Leider hat Harald Koch recht und engagierte Politiker tun gut daran dieses “Erfolgsmodell” so weiter zu kritisieren wie die Existenz der Tafeln.
Gleichzeitig hat jede Medaille aber auch zwei Seiten und die zweite Seite belegt, das der Bundesfreiwilligendienst oft die letzte Rettung vorm sozialen Abgrund ist. Wer Hartz4 bezieht, wird seit Einführung dieses Menetekels beschissen und verhöhnt, erstens dadurch das ihm andere die keine Ahnung von der jeweiligen Lebensituation haben, VORSCHREIBEN wie diese zu bewältigen ist und sich anschließend darüber lustig machen, wenn das nicht gelingt. Das gilt für Niedrigstrenten oder Aufstocker nicht minder.
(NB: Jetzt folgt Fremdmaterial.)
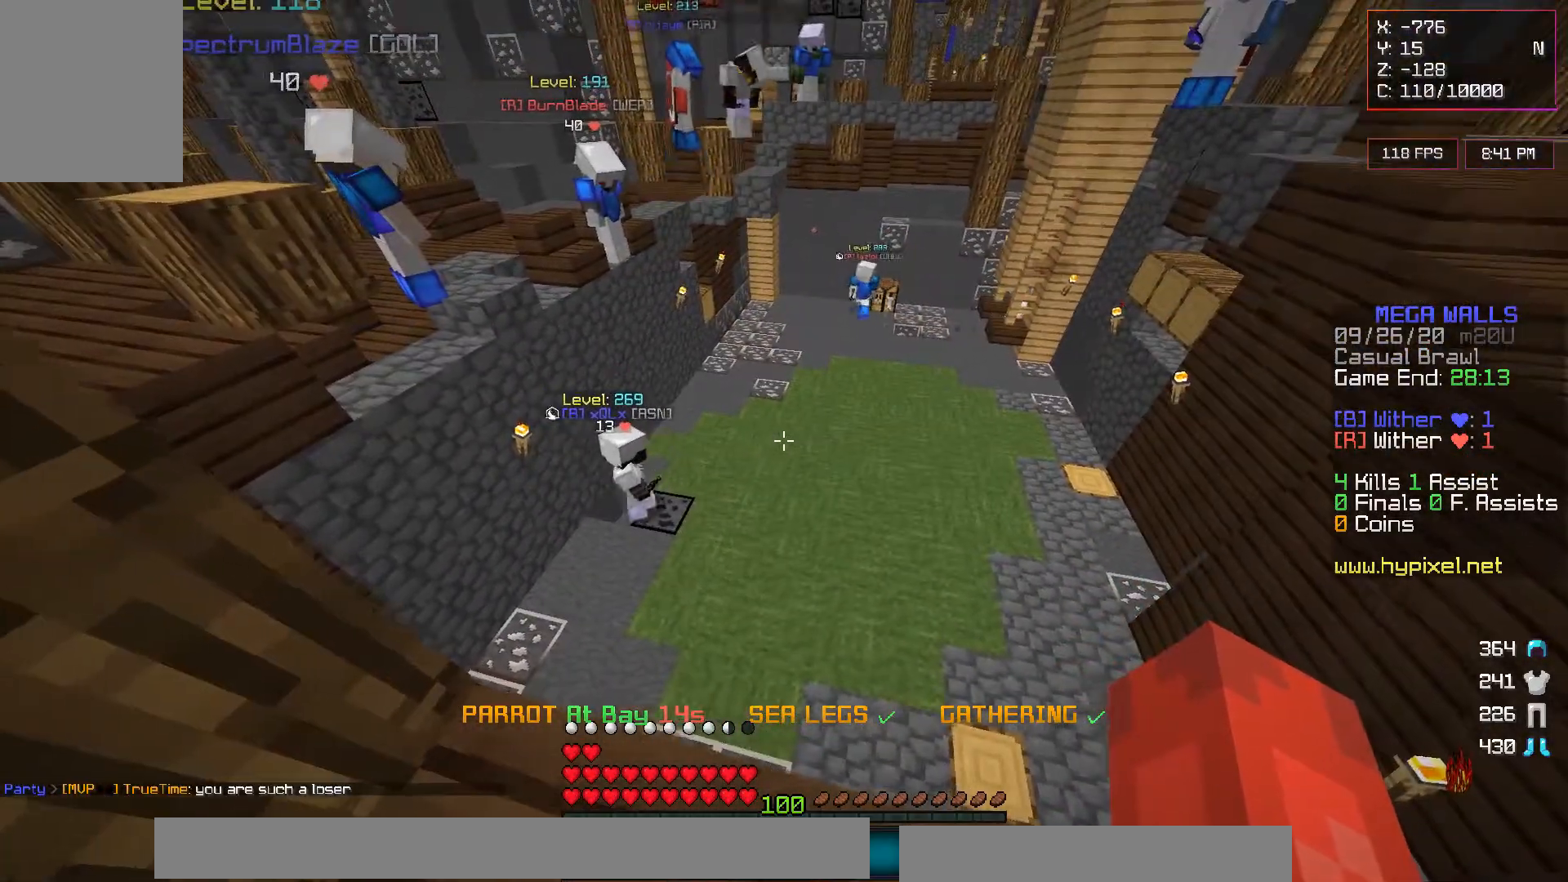
{"keys": [], "mouse": [], "events": [[167, "a", "up"]]}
Das üble an unserem Land (aber nicht nur dem) ist, das die Berufspolitik nicht müde wird, Lügen in die Welt zu setzen, das es wirtschaftlich bergauf geht, der “Bufdi” also eine Perspektive für den Arbeitsmarkt darstellt.
Dieser herbeifantasierte “Aufschwung” hält dann aber gerade mal bis zur nächsten Zeitungsmeldung in dem kritische Untersuchungen das Gegenteil belegen.

Das man darüber etwas lesen kann ist inzw. aber auch das Einzige in diesem Land, das unser System von einer Diktatur ala DDR unterscheidet.

Ciao
DerDemokrator

P.S. Ich weiß natürlich nicht wie repräsentativ meine BUFDI-Erlebnisse sind, aber eine Bekannte von mir war wenig begeistert, weil sämtliche Plätze besetzt sind und wieder nur auf MAE (1Euro-Jobs) zurück gegriffen wird, zumind. hier in Berlin und natürlich unter Umgehung der gesetzl. Vorgaben für MAE-Jobs, sofern es diese überhaupt je gegeben hat.